BlackBerry has a long and rich history of partnering with industry and government organizations to help improve cybersecurity. As part of the Board of Directors of the National Cyber Security Alliance, BlackBerry is proud to support initiatives to help consumers better protect their digital privacy.
Earlier this week, President Obama unveiled the Cybersecurity National Action Plan, which includes an investment of over $19 billion for cybersecurity as part of the Fiscal Year 2017 Budget, a 35 percent increase from the previous year. One of the key aspects of the plan is to “empower Americans to secure their online accounts by moving beyond just passwords and adding an extra layer of security.” Later the same day, the National Cyber Security Alliance (NCSA) announced an expansion of multi-factor authentication-focused education through their STOP. THINK. CONNECT. program. This program is supported by many of the world’s top tech companies, including Google, Microsoft, Visa and of course, BlackBerry.
Authentication is obviously a critical aspect of security – if you don’t know who’s trying to access the system, you have no way to know whether to give them access. Passwords are currently the de facto standard for online authentication, but that’s changing for a number of reasons:
- Passwords are hard to remember. As we create more and more digital accounts for everything from online investing to mobile gaming, we need to create new and unique passwords and remember them all.
- Passwords are easy to steal. From spyware to server hacking to phishing to brute force attacks, there are numerous ways for attackers to get your password, some of which you have little to no control over.
- Passwords get weaker over time. Brute-force attacks rely on computing power to guess passwords – as computers naturally get faster, cracking passwords becomes much easier.
The good news is that there are many other forms of authentication. We can broadly look at them in three categories:
- Something you know. This includes passwords, PINs, secret questions/answers and anything else that relies on you remembering something.
- Something you have. This includes credit cards, access badges, passports and anything else that you carry with you for identification.
- Something you are. This includes physiological biometrics such as fingerprints, face recognition and retinal scans, and behavioral biometrics like voice, typing rhythm and even the unique way that you walk (known as your gait).
Multi-factor authentication combines two or more of these forms to create authentication that is more secure and often easier to use than any single factor could provide. A bit of simple math shows us why: If a hacker has a 10% chance to crack a single factor, they have a 1% chance to break two similar independent factors. If a hacker has a 1% chance to break a single factor, the probability goes down to 0.01% with a second factor.
Credit cards are a great example of the benefits of two-factor authentication. When you use your credit card to buy something in person, you usually authenticate with something you have (the physical card) and something you know (your PIN or signature). This is obviously different online, where the only authentication is often something you know (the credit card number). Not surprisingly, online credit card fraud far outweighs physical card fraud, which is why some credit card companies actually charge merchants higher fees for an online (“card not present”) transaction than a transaction at a retail store (“card present”).

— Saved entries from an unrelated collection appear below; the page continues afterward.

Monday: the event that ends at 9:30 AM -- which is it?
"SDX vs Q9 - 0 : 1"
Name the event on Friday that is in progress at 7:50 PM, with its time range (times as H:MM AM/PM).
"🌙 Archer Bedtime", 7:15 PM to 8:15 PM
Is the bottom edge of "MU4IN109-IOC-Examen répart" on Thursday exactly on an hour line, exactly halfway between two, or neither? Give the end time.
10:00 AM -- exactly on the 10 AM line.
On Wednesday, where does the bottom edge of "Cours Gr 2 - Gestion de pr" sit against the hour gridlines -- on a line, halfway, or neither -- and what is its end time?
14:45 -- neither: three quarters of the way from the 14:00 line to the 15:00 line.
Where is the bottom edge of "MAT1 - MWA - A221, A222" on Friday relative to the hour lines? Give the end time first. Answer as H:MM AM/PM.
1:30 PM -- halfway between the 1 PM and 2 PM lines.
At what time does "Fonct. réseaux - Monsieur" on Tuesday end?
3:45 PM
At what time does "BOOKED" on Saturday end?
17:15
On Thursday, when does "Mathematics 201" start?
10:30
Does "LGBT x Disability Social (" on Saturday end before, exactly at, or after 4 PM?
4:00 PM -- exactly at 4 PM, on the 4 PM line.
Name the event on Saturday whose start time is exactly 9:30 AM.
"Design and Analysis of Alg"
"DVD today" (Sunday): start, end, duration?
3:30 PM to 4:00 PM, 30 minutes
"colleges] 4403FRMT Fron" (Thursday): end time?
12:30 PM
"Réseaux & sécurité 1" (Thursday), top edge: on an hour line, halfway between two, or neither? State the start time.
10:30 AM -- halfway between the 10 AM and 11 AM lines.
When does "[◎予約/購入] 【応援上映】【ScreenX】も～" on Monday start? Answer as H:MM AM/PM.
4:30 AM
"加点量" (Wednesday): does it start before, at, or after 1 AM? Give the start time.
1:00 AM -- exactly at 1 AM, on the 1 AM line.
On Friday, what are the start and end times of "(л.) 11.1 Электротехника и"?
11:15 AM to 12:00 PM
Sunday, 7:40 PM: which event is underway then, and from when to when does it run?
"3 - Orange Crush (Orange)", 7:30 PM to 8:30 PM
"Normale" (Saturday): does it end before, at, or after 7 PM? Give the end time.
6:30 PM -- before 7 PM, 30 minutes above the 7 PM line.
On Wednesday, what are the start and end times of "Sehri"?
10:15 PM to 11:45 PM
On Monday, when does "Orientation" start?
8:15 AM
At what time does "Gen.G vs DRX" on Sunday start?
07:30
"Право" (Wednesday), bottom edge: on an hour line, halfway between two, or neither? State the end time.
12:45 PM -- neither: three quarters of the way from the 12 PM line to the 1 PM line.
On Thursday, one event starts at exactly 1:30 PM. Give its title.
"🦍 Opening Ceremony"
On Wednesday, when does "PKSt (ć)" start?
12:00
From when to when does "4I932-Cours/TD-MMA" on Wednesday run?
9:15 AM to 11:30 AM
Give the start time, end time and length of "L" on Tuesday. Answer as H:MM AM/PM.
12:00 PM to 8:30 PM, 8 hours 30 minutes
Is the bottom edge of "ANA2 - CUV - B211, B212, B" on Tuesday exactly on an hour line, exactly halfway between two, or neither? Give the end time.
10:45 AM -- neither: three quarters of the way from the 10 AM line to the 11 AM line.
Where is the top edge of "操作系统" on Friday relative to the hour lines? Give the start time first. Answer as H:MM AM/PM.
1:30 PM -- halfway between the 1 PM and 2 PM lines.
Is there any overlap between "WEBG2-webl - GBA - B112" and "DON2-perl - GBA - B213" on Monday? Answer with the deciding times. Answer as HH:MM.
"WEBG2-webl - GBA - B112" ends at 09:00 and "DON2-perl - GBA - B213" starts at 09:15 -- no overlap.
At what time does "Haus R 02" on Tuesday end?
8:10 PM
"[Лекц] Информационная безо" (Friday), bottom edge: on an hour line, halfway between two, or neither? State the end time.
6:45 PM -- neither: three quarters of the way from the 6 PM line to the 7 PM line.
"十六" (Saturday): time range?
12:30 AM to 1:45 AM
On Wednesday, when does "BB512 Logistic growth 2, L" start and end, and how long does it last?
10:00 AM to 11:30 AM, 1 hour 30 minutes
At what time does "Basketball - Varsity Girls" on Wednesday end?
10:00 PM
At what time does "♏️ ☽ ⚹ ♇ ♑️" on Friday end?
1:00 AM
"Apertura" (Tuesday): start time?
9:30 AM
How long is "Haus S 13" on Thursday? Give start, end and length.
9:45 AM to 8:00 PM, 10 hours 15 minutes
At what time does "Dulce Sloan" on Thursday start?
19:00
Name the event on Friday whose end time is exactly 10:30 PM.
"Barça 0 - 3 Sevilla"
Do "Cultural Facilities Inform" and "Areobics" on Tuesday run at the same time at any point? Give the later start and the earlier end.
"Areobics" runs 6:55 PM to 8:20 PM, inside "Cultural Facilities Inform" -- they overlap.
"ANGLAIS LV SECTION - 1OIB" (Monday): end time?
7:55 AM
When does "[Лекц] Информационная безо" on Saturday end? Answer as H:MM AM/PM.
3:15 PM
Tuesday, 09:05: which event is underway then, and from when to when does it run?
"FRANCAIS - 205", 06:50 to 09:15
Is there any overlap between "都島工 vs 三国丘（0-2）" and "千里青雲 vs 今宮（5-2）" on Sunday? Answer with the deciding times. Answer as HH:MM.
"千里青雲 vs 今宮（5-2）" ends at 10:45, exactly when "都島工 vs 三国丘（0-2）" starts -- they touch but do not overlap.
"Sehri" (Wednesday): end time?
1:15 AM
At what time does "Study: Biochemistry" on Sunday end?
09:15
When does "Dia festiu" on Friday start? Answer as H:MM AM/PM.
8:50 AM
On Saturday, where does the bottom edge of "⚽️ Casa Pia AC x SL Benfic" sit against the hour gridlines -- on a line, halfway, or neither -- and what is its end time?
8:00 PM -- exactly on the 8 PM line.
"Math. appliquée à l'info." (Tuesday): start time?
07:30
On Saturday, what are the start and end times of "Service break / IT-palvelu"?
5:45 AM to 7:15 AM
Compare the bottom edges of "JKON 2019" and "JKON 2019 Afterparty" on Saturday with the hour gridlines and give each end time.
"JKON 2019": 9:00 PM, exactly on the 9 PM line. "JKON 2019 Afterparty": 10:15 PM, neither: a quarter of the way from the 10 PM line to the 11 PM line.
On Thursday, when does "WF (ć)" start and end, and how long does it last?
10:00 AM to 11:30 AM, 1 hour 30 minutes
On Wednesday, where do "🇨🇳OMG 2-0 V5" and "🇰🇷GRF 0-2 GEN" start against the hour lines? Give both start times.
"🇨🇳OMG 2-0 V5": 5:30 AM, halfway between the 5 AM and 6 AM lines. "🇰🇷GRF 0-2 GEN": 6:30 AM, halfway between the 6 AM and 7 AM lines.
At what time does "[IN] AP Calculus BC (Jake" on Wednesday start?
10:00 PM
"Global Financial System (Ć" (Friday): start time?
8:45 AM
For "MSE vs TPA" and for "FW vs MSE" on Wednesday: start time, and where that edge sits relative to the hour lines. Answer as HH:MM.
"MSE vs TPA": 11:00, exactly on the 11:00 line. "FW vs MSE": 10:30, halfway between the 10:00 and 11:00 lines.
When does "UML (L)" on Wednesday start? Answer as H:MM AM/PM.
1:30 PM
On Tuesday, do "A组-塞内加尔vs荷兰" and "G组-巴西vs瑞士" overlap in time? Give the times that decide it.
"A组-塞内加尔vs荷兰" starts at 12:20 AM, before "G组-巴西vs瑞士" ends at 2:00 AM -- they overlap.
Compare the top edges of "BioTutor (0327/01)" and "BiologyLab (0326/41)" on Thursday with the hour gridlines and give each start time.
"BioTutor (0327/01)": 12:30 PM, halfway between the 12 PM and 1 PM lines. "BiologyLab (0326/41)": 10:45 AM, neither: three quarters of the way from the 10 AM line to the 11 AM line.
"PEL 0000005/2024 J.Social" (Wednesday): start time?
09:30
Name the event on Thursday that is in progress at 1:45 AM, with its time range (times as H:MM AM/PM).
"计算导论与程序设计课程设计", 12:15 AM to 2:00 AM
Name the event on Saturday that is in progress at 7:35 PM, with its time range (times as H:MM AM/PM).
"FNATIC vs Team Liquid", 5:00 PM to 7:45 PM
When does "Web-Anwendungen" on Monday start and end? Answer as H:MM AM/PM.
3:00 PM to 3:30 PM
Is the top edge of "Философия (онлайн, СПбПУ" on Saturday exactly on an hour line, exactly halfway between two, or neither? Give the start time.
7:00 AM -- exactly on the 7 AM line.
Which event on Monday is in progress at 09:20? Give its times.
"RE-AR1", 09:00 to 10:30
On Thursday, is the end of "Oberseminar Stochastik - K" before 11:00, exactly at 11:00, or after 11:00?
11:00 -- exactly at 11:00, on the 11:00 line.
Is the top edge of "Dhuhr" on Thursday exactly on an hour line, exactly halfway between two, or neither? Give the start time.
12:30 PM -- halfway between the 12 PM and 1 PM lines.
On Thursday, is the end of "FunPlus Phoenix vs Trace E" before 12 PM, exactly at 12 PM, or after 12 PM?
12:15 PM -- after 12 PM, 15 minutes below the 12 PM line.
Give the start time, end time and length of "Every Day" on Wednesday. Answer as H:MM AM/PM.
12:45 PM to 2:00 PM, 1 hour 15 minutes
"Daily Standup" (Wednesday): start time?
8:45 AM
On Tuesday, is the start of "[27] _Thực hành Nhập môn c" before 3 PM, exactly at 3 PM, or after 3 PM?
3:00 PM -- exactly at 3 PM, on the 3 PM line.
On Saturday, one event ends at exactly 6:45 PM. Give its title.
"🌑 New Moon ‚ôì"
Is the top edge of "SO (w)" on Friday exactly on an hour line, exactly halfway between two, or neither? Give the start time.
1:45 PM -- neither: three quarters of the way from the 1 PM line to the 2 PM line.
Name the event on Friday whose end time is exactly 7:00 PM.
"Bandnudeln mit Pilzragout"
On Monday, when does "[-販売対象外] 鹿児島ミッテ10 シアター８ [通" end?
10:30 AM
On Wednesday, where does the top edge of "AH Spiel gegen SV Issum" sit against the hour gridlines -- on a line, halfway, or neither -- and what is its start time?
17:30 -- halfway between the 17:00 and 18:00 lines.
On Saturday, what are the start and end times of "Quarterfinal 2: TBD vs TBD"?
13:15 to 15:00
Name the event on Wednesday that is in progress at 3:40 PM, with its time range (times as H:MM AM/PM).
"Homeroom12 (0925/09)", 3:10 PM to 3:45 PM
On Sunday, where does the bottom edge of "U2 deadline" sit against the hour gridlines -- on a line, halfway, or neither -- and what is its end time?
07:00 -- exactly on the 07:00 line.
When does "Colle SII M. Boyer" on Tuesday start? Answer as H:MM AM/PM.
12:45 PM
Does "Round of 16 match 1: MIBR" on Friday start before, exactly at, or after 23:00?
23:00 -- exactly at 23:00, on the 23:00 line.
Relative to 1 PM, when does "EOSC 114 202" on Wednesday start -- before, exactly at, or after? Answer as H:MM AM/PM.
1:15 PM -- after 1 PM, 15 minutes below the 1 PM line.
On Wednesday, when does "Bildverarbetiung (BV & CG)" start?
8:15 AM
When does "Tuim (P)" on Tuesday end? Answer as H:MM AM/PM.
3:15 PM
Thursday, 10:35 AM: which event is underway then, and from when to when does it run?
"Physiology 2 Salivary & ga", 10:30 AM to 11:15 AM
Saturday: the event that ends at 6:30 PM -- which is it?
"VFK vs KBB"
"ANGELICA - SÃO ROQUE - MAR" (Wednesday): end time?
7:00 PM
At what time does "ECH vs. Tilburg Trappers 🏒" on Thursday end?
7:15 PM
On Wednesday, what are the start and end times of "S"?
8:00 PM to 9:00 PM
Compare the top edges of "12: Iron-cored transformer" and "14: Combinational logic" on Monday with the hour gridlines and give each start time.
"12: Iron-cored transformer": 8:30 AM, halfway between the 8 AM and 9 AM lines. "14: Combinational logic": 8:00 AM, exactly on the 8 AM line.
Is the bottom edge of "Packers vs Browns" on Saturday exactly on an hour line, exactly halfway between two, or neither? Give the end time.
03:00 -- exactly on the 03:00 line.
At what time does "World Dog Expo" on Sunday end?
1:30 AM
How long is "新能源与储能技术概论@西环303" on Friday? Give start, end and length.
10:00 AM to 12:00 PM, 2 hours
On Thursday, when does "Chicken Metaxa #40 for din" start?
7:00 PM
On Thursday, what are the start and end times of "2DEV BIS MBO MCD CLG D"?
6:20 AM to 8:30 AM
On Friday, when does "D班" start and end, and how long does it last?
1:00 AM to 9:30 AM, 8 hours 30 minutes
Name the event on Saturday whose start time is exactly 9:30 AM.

How Does BlackBerry Support Multi-Factor Authentication?
You might not realize it, but every time you unlock your mobile device with a password, PIN or other lock mechanism, you’re actually doing multi-factor authentication. The second factor is… your mobile device. The fact that you physically have the device in your hands provides a much higher level of authentication than if you didn’t. And the fact that you lock your device with password/PIN protects you in case your device is lost or stolen.
Where multi-factor authentication becomes much more important is when you’re accessing things online. We offer a Strong Authentication solution for enterprises that use your mobile device as a second factor when you want to log in to your company VPN, and we work with partners like Google and Facebook to support two-factor authentication systems for consumers (click the links if you want to learn more).
BlackBerry 10 supports smart card authentication and Picture Password, a unique authentication method that protects against shoulder surfing and other hacking methods. PRIV by BlackBerry also lets you take advantage of Android’s new Smart Lock, which lets you unlock your device using trusted devices (e.g. your Bluetooth-enabled car or watch), trusted places (e.g. your house), and even biometrics like your face, your voice and your body. And last but definitely not least, every single BlackBerry device makes simple passwords secure.
Multi-factor authentication has the potential to revolutionize the way we authenticate to electronic systems by making it both easier and more secure. Imagine a world where you no longer need to remember dozens of long passwords with uppercase letters, lowercase letters, numbers and symbols. Imagine a world where contextual systems automatically recognize your behavior and only ask you to authenticate when the behavior changes (e.g. logging in from a new location). But most of all, imagine a world where you no longer need to worry about your passwords being stolen and your online accounts getting hacked. That’s what we at BlackBerry, Google and many other leading technology companies are all working towards.